## [Work instructions]
Output the lines of the records below exactly, beginning at their first line and ending at the line with "Left hand at"; include no pictures.
★ ★ ★ ★
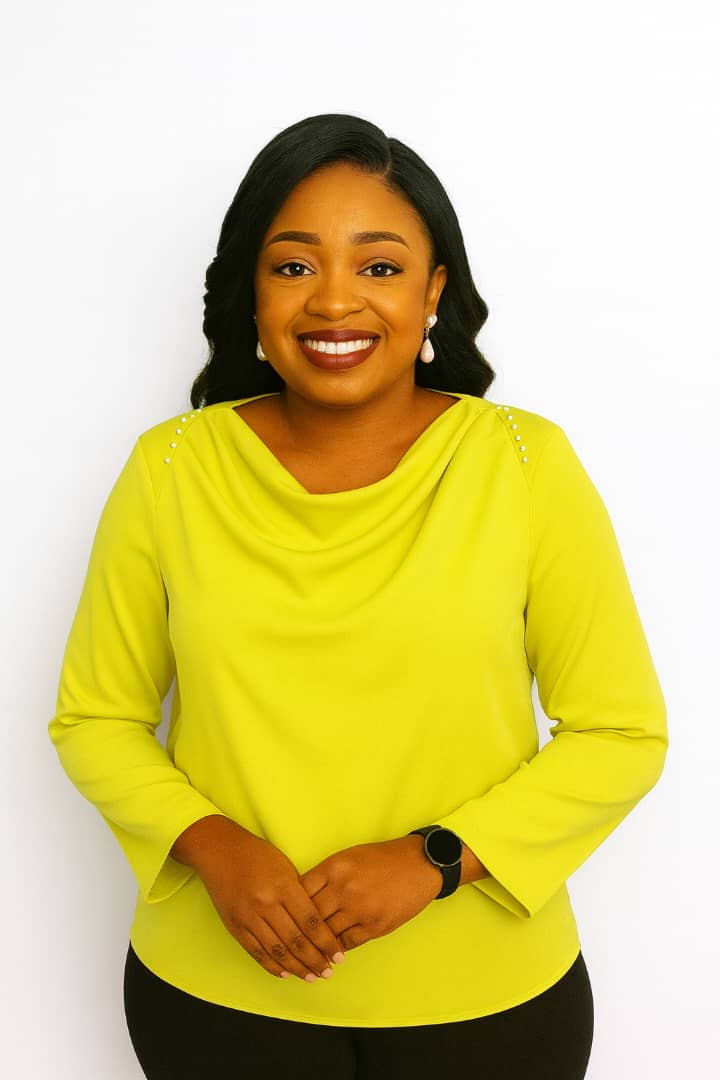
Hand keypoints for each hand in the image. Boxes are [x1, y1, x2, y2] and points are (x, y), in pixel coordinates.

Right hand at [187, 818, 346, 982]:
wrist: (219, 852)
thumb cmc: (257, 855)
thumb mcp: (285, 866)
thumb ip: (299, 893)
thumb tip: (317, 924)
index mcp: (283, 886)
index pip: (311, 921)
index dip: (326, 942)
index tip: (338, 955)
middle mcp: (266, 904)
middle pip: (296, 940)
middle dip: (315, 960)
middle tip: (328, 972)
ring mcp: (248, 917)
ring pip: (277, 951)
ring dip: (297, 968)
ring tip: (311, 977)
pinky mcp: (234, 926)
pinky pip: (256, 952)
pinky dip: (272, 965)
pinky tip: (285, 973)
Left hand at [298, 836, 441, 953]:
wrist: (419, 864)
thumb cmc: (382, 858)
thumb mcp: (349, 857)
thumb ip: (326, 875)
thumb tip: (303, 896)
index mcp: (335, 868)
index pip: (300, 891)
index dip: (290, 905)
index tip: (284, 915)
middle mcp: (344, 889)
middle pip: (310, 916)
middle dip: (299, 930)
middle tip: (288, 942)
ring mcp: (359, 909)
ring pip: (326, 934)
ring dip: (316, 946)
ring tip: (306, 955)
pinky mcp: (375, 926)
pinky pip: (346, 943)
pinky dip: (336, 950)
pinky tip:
★ ★ ★ ★
## [Solution for this task]
Hand keypoints for each hand in the image. Boxes are [x1, y1, x2, y2] and points are (x, y), in pixel coordinates.

Right hand at [187, 818, 346, 982]:
wrist: (219, 852)
thumb cmc: (257, 855)
thumb mcp: (285, 866)
thumb ip: (299, 893)
thumb tip: (317, 924)
index mcp: (283, 886)
index pip: (311, 921)
index dip: (326, 942)
index tip: (338, 955)
middle mcp: (266, 904)
middle pip: (296, 940)
middle dip: (315, 960)
middle tip: (328, 972)
ring mcp: (248, 917)
ring pip: (277, 951)
ring dip: (297, 968)
ring tip: (311, 977)
pinky mcp: (234, 926)
pinky pip: (256, 952)
pinky dip: (272, 965)
pinky tip: (285, 973)
Left hand at [298, 836, 441, 953]:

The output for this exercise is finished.